The Null Device

2009/5/15

All is not well in the Philippines; the country has been facing a shortage of imported books after corrupt customs officers decided to make some money by demanding extra import duties, in contravention of the Florence Agreement of 1952, an international treaty holding books to be duty free. The customs officials argue, with the chutzpah typical of corrupt petty officials across the world, that the Florence Agreement is invalid, applying either only to school textbooks or books used in book publishing, and that the rest of the world has been doing it wrong all along:

"For 50 years, everyone has misinterpreted the treaty and now you alone have interpreted it correctly?" she was asked.
"Yes," she told the stunned booksellers.

• **Collected data**
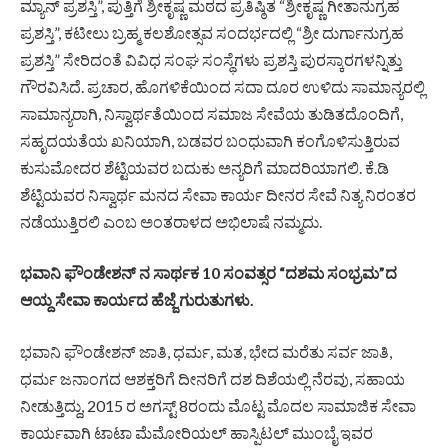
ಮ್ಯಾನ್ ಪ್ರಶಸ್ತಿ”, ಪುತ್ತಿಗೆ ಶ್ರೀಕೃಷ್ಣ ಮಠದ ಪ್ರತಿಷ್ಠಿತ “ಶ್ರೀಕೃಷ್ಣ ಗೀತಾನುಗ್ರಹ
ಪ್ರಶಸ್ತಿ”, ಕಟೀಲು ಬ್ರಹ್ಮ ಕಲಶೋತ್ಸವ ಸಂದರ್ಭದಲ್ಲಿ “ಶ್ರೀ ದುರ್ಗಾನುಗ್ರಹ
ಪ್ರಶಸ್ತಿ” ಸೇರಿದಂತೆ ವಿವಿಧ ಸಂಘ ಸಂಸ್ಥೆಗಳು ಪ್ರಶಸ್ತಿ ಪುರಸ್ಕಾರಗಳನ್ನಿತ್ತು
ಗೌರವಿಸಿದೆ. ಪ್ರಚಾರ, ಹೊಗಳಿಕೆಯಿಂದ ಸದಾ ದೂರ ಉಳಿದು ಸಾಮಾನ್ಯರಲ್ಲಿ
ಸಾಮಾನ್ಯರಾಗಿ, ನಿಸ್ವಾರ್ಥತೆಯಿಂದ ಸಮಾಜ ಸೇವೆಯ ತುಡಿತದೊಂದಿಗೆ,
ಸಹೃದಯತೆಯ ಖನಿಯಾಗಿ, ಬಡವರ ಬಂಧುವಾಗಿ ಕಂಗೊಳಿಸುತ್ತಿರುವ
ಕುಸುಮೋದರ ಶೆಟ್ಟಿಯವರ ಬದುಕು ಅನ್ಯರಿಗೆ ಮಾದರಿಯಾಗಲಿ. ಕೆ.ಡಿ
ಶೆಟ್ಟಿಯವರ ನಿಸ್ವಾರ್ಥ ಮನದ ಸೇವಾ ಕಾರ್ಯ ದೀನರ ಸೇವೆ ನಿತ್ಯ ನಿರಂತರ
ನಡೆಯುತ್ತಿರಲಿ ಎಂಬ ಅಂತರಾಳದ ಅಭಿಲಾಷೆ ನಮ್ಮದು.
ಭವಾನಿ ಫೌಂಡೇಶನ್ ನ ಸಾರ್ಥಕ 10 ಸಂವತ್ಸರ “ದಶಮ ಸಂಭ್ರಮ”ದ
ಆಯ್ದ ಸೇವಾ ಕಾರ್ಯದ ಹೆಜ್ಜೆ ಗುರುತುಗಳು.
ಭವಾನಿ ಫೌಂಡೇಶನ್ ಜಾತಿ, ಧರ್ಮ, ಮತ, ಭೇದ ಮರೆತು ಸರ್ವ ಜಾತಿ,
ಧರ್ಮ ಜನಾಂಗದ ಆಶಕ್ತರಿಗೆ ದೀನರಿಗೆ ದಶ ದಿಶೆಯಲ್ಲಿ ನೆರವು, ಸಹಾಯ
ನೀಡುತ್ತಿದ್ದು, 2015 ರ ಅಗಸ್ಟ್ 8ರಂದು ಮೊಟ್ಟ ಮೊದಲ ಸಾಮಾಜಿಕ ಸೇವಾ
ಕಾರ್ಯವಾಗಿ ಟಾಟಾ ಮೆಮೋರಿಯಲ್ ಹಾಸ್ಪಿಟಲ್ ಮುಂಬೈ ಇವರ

---

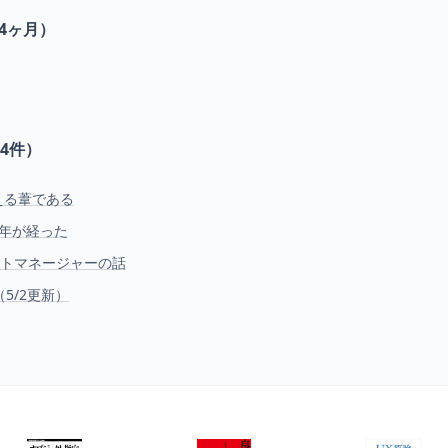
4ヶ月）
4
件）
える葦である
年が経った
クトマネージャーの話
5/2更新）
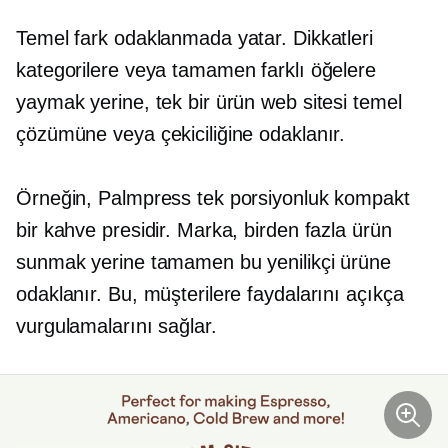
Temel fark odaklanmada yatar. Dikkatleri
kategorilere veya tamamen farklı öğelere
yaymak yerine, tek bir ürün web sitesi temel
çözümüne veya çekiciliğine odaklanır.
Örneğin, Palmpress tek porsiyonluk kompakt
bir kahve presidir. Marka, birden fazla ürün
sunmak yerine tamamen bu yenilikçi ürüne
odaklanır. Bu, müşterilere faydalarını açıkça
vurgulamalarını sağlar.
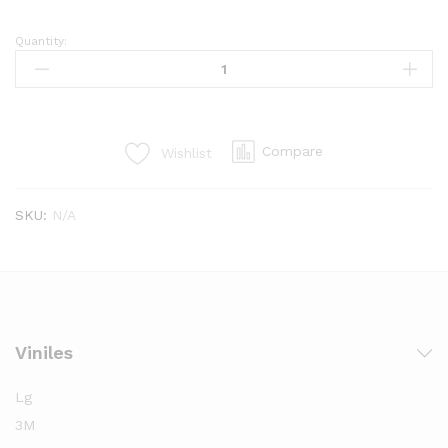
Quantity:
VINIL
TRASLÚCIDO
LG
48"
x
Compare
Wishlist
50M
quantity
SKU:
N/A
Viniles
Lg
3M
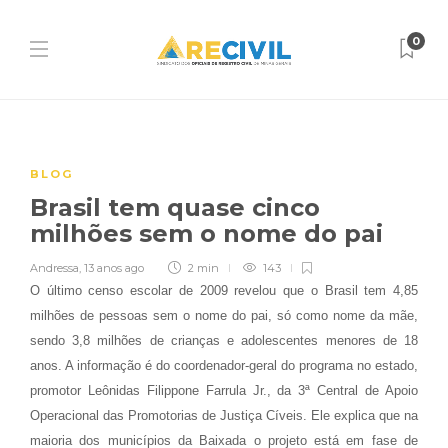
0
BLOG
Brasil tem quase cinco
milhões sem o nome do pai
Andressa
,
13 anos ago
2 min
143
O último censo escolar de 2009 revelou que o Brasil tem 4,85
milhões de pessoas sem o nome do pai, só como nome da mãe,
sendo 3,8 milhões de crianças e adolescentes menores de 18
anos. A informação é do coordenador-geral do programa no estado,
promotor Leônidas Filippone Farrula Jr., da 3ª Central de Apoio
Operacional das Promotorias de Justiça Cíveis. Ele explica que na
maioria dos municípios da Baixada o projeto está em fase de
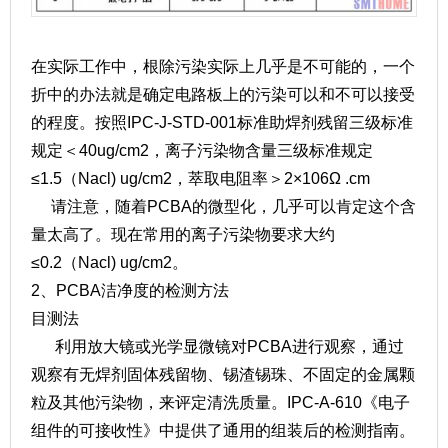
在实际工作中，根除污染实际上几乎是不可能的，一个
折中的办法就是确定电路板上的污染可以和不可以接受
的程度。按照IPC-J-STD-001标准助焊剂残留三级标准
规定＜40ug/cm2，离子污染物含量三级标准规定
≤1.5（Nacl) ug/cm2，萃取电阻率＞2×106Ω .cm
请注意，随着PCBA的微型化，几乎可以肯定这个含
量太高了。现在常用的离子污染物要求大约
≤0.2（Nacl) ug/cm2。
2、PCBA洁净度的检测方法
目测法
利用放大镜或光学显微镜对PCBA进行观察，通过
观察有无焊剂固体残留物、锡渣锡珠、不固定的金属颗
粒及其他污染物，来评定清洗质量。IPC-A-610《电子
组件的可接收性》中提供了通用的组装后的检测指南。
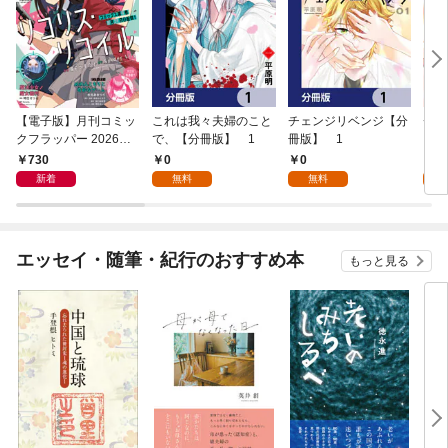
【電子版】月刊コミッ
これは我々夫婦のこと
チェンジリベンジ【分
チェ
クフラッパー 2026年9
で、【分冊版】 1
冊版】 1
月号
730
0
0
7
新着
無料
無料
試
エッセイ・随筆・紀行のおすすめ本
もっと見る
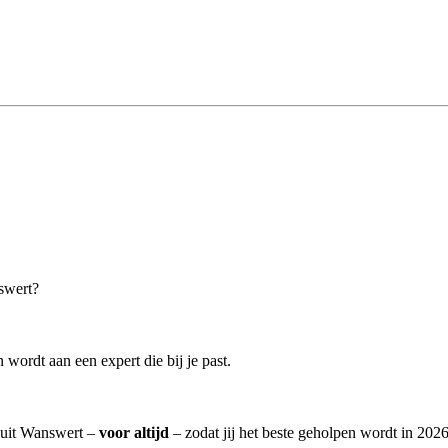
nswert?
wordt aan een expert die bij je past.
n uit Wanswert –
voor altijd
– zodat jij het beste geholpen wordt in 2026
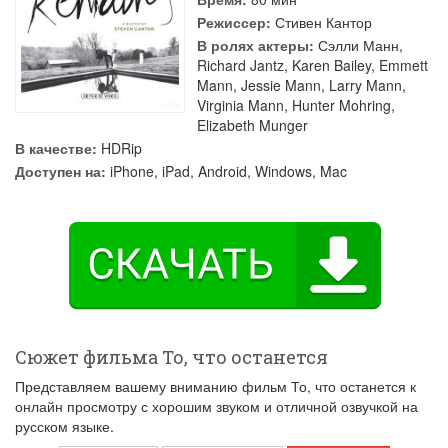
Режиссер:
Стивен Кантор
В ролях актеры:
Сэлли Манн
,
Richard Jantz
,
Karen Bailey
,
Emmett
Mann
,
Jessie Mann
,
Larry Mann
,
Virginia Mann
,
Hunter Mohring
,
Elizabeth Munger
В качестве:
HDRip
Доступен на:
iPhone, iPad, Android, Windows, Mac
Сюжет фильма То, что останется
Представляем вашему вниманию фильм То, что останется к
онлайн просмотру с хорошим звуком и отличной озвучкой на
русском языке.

• **Task 1**
Summarize the post on the Philippine book shortage in two sentences.
• **Task 2**
Carry the post about the Philippine book shortage forward from its final line.

• **Task answer 1**
The Philippines has faced a shortage of imported books because corrupt customs officers demanded extra import duties, contrary to the Florence Agreement of 1952, an international treaty holding books to be duty free. The officials argue that the agreement applies only to school textbooks or books used in book publishing, and that the rest of the world has been doing it wrong all along.

• **Task answer 2**
The writer David Torrey Peters, who once spent a year in Cameroon (which is even more corrupt than the Philippines), wrote of being pulled out of a taxi by a policeman who demanded that he produce his immunization card. David did this, but the cop told him that he was missing an AIDS vaccination. When David told the man that there was no such thing as an AIDS vaccine, the policeman was indignant.
"You think just because there isn't an AIDS vaccine I can't arrest you for not having one?"
The booksellers caved in, paying the illegal levy, as well as inflated "storage fees" for the detained books, and the customs department congratulated itself on having cracked down on this unfettered and untaxed trade in books.